#### Records for processing:
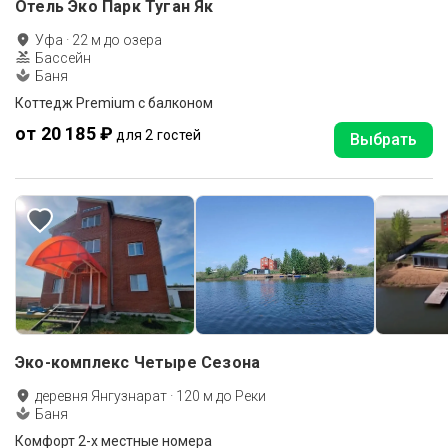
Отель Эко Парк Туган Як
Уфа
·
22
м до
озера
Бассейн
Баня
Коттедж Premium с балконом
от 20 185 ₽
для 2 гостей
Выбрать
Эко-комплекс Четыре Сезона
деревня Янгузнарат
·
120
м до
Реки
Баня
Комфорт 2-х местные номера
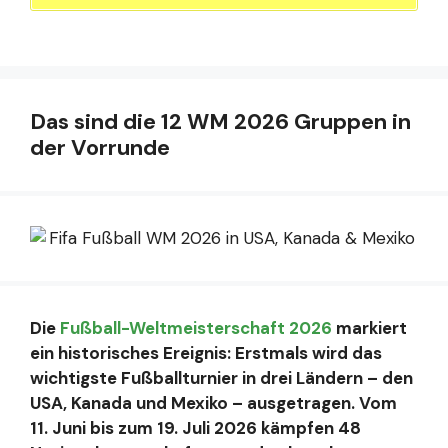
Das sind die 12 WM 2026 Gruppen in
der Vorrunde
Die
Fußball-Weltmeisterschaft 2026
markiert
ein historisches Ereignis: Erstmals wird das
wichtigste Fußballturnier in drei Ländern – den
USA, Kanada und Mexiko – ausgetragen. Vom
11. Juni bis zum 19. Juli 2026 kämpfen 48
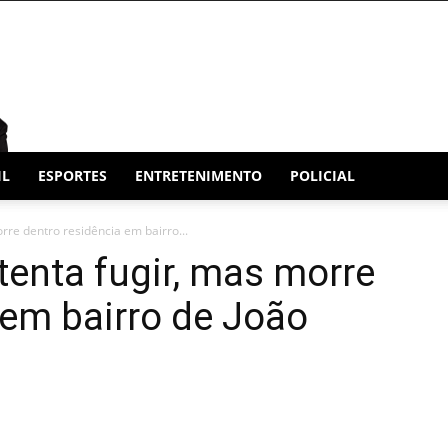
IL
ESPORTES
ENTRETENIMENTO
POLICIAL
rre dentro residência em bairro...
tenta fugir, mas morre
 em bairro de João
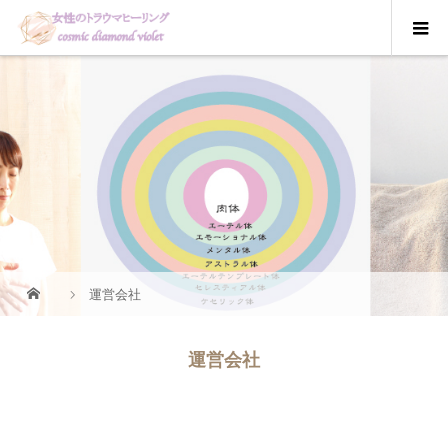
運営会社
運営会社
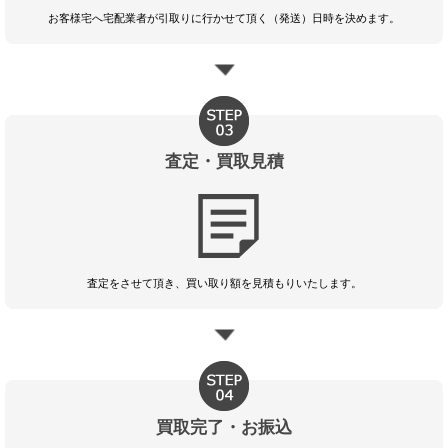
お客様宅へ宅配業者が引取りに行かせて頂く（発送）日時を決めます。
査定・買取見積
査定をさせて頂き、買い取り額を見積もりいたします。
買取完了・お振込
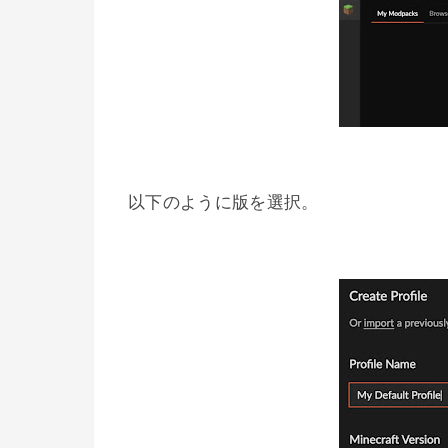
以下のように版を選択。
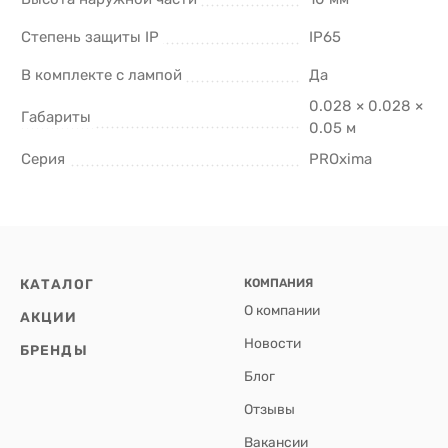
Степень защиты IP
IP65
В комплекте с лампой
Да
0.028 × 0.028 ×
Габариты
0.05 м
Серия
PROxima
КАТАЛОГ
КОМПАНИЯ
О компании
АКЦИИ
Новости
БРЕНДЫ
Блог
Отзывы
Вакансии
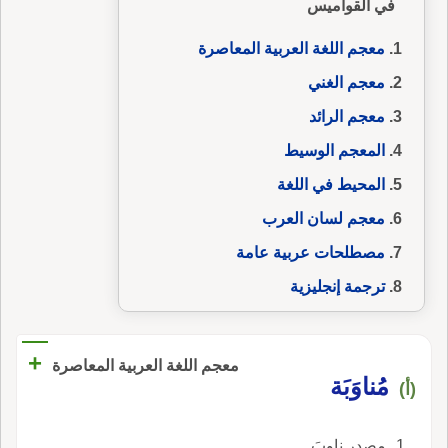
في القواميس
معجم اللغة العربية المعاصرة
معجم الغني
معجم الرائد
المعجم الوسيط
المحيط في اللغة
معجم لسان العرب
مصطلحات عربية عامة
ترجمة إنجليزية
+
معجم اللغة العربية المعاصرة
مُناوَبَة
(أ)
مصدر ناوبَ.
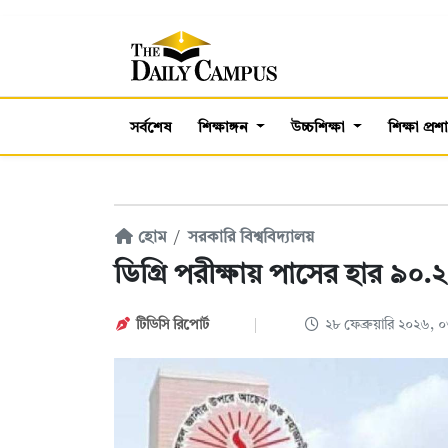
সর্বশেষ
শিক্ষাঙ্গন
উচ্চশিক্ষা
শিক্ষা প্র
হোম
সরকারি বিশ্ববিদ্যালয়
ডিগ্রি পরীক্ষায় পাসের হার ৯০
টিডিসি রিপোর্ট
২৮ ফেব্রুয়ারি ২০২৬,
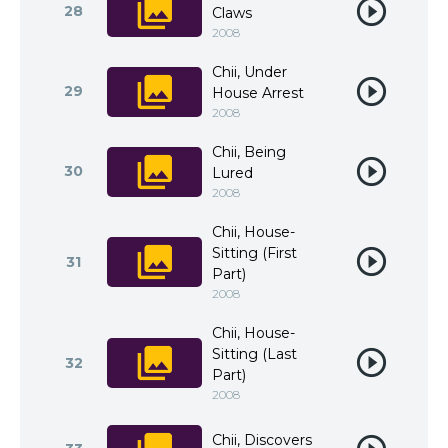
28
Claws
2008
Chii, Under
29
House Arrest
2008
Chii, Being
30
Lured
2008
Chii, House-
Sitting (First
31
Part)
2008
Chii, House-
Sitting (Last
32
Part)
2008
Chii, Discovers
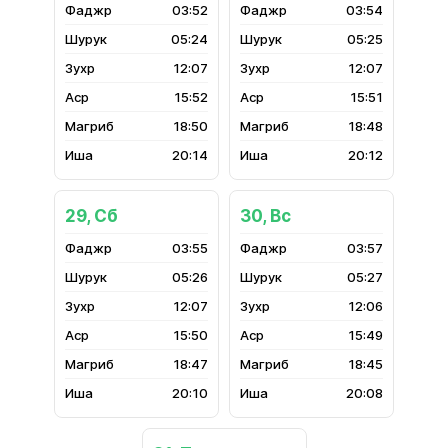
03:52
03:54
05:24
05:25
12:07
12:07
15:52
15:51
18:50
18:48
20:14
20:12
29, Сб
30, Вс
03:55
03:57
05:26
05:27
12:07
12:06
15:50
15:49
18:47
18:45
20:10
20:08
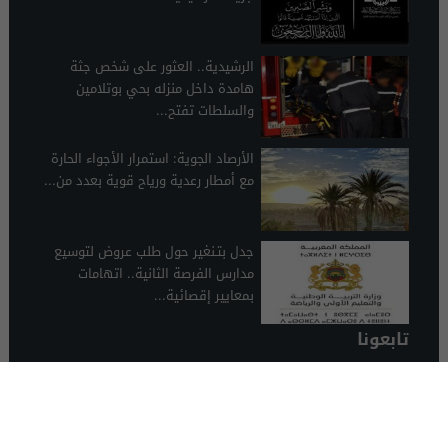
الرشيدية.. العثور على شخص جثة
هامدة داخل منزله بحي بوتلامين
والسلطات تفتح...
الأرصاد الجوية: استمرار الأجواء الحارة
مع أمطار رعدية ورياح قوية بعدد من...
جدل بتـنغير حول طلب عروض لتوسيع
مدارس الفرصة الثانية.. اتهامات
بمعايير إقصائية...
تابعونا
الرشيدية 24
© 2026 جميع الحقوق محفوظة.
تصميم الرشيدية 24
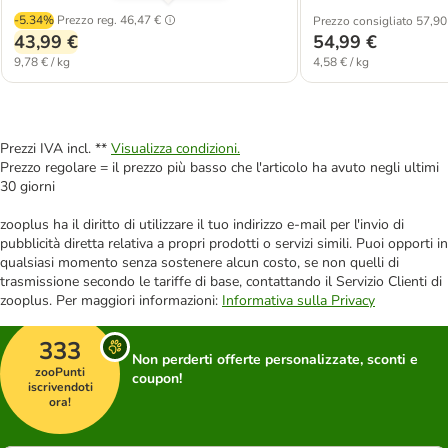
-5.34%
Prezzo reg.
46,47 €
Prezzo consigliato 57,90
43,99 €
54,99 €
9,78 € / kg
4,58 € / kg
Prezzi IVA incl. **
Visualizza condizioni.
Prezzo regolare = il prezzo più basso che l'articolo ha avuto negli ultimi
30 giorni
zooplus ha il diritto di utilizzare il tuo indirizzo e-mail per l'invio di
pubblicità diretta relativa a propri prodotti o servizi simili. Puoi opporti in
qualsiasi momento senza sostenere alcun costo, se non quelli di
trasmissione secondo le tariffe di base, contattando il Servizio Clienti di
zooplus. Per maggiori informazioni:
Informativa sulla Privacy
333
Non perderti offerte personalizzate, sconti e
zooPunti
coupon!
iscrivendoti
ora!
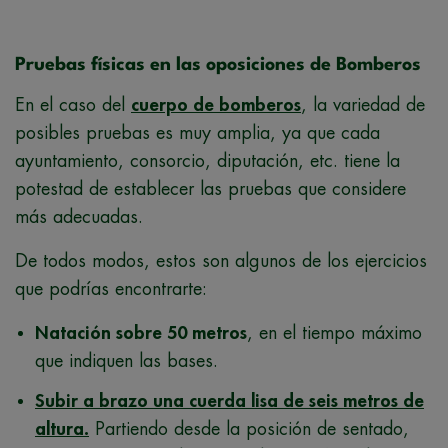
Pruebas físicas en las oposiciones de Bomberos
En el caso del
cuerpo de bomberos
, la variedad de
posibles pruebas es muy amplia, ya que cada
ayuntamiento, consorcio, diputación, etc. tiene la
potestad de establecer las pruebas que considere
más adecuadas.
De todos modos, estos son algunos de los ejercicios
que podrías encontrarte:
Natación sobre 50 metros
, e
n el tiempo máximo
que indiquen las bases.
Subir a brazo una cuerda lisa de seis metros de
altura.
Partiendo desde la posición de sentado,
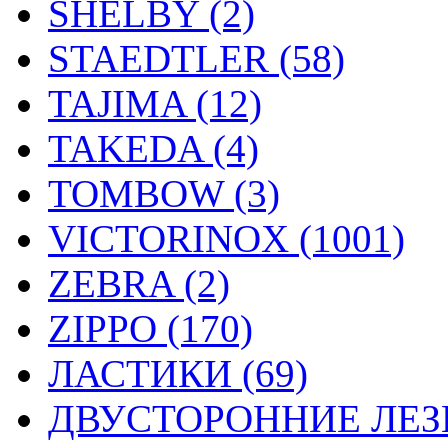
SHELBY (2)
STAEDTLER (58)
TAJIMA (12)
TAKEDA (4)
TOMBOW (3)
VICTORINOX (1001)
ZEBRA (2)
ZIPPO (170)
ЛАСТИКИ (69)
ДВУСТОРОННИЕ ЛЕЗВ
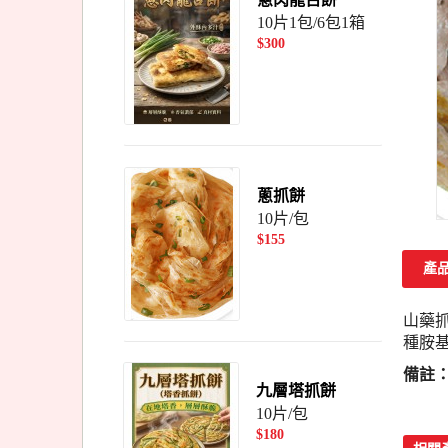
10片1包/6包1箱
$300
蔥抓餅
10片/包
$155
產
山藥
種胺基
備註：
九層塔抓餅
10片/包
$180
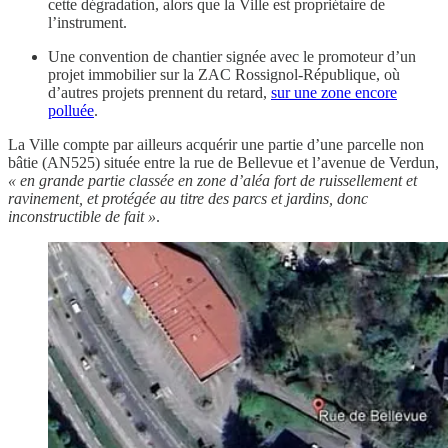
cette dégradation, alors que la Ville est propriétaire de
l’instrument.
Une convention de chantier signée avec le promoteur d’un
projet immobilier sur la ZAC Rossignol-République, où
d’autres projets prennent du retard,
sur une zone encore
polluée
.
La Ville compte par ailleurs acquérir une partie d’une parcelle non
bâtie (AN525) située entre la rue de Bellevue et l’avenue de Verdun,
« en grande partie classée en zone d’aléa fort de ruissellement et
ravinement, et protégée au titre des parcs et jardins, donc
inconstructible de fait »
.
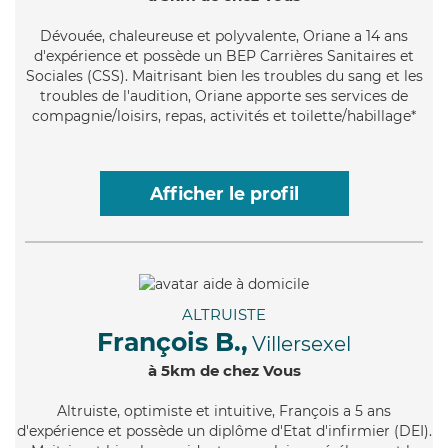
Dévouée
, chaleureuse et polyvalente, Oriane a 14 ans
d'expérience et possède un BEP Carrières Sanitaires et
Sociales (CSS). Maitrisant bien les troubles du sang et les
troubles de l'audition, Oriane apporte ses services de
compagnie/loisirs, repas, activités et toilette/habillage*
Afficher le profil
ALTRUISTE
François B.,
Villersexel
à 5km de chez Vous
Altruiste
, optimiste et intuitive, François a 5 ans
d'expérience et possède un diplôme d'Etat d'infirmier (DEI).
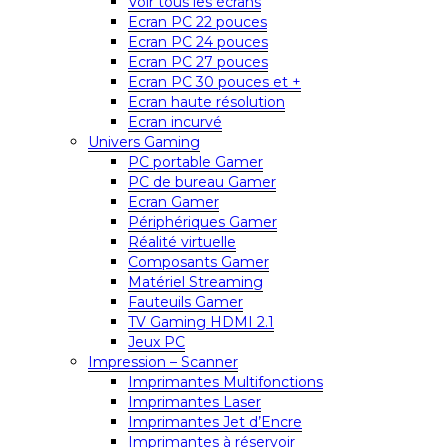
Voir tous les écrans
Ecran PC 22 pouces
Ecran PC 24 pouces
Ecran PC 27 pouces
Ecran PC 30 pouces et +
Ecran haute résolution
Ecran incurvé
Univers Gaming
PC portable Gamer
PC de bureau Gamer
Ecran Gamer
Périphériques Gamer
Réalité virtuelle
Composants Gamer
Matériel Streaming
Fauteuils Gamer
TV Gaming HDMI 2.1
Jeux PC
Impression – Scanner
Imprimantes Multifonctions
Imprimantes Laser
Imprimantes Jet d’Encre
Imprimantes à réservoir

#### Work to be completed:
Reproduce the text of all the rows above line for line, omitting the picture markers.

#### Completed exercise:
Отель Эко Парк Туган Як
Уфа
·
22
м до
озера
Бассейн
Баня
Коттедж Premium с балконом
от 20 185 ₽
для 2 гостей
Выбрать
Эко-комплекс Четыре Сезона
деревня Янгузнарат
·
120
м до
Реки
Баня
Комфорт 2-х местные номера
Das sind die 12 WM 2026 Gruppen in
der Vorrunde
Die
Fußball-Weltmeisterschaft 2026
markiert
ein historisches Ereignis: Erstmals wird das
wichtigste Fußballturnier in drei Ländern – den
USA, Kanada und Mexiko – ausgetragen. Vom
11. Juni bis zum 19. Juli 2026 kämpfen 48
IL
ESPORTES
ENTRETENIMENTO
POLICIAL
rre dentro residência em bairro...
tenta fugir, mas morre
 em bairro de João
運営会社
運営会社
お客様宅へ宅配業者が引取りに行かせて頂く（発送）日時を決めます。
査定・買取見積
査定をさせて頂き、買い取り額を見積もりいたします。
買取完了・お振込
以下のように版を選択。
Степень защиты IP
IP65
В комплекте с лампой
Да
0.028 × 0.028 ×
Габариты
0.05 м
Серия
PROxima
КАТАЛОГ
КОМПАНИЯ
О компании
АКЦИИ
Новости
БРЕНДЫ
Блог
Отзывы
Вакансии
في القواميس
معجم اللغة العربية المعاصرة
معجم الغني
معجم الرائد
المعجم الوسيط
المحيط في اللغة
معجم لسان العرب
مصطلحات عربية عامة
ترجمة إنجليزية
+
معجم اللغة العربية المعاصرة
مُناوَبَة
(أ)
مصدر ناوبَ.
সর্বশেষ
শিক্ষাঙ্গন
উচ্চশিক্ষা
শিক্ষা প্র
হোম
সরকারি বিশ্ববিদ্যালয়
ডিগ্রি পরীক্ষায় পাসের হার ৯০
টিডিসি রিপোর্ট
২৮ ফেব্রুয়ারি ২০২৬,
28
Claws
2008
Chii, Under
29
House Arrest
2008
Chii, Being
30
Lured
2008
Chii, House-
Sitting (First
31
Part)
2008
Chii, House-
Sitting (Last
32
Part)
2008
Chii, Discovers
03:52
03:54
05:24
05:25
12:07
12:07
15:52
15:51
18:50
18:48
20:14
20:12
29, Сб
30, Вс
03:55
03:57
05:26
05:27
12:07
12:06
15:50
15:49
18:47
18:45
20:10
20:08
الرشيدية.. العثور على شخص جثة
هامدة داخل منزله بحي بوتلامين
والسلطات تفتح...
الأرصاد الجوية: استمرار الأجواء الحارة
مع أمطار رعدية ورياح قوية بعدد من...
جدل بتـنغير حول طلب عروض لتوسيع
مدارس الفرصة الثانية.. اتهامات
بمعايير إقصائية...
تابعونا
الرشيدية 24
© 2026 جميع الحقوق محفوظة.
تصميم الرشيدية 24
-5.34%
Prezzo reg.
46,47 €
Prezzo consigliato 57,90
43,99 €
54,99 €
9,78 € / kg
4,58 € / kg
Prezzi IVA incl. **
Visualizza condizioni.
Prezzo regolare = il prezzo più basso che l'articolo ha avuto negli ultimi
30 giorni
zooplus ha il diritto di utilizzare il tuo indirizzo e-mail per l'invio di
pubblicità diretta relativa a propri prodotti o servizi simili. Puoi opporti in
qualsiasi momento senza sostenere alcun costo, se non quelli di
trasmissione secondo le tariffe di base, contattando il Servizio Clienti di
zooplus. Per maggiori informazioni:
Informativa sulla Privacy
333
Non perderti offerte personalizzate, sconti e
zooPunti
coupon!
iscrivendoti
ora!
Pruebas físicas en las oposiciones de Bomberos
En el caso del
cuerpo de bomberos
, la variedad de
posibles pruebas es muy amplia, ya que cada
ayuntamiento, consorcio, diputación, etc. tiene la
potestad de establecer las pruebas que considere
más adecuadas.
De todos modos, estos son algunos de los ejercicios
que podrías encontrarte:
Natación sobre 50 metros
, e
n el tiempo máximo
que indiquen las bases.
Subir a brazo una cuerda lisa de seis metros de
altura.
Partiendo desde la posición de sentado,
SHELBY (2)
STAEDTLER (58)
TAJIMA (12)
TAKEDA (4)
TOMBOW (3)
VICTORINOX (1001)
ZEBRA (2)
ZIPPO (170)
ЛАСТИКИ (69)
ДВУСТОРОННИЕ ЛЕЗВ
10片1包/6包1箱
$300
蔥抓餅
10片/包
$155
產
山藥
種胺基
備註：
九層塔抓餅
10片/包
$180
cette dégradation, alors que la Ville est propriétaire de
l’instrument.
Une convention de chantier signée avec le promoteur d’un
projet immobilier sur la ZAC Rossignol-République, où
d’autres projets prennent du retard,
sur une zone encore
polluée
.
La Ville compte par ailleurs acquérir une partie d’une parcelle non
bâtie (AN525) située entre la rue de Bellevue et l’avenue de Verdun,
« en grande partie classée en zone d’aléa fort de ruissellement et
ravinement, et protégée au titre des parcs et jardins, donc
inconstructible de fait »
.
Dévouée
, chaleureuse et polyvalente, Oriane a 14 ans
d'expérience et possède un BEP Carrières Sanitaires et
Sociales (CSS). Maitrisant bien les troubles du sang et les
troubles de l'audition, Oriane apporte ses services de
compagnie/loisirs, repas, activités et toilette/habillage*
Afficher le profil
ALTRUISTE
François B.,
Villersexel
à 5km de chez Vous
Altruiste
, optimiste et intuitive, François a 5 ans
d'expérience et possède un diplôme d'Etat d'infirmier (DEI).
Voir tous les écrans
Ecran PC 22 pouces
Ecran PC 24 pouces
Ecran PC 27 pouces
Ecran PC 30 pouces et +
Ecran haute résolution
Ecran incurvé
Univers Gaming
PC portable Gamer
PC de bureau Gamer
Ecran Gamer
Périphériques Gamer
Réalité virtuelle
Composants Gamer
Matériel Streaming
Fauteuils Gamer
TV Gaming HDMI 2.1
Jeux PC
Impression – Scanner
Imprimantes Multifonctions
Imprimantes Laser
Imprimantes Jet d’Encre
Imprimantes à réservoir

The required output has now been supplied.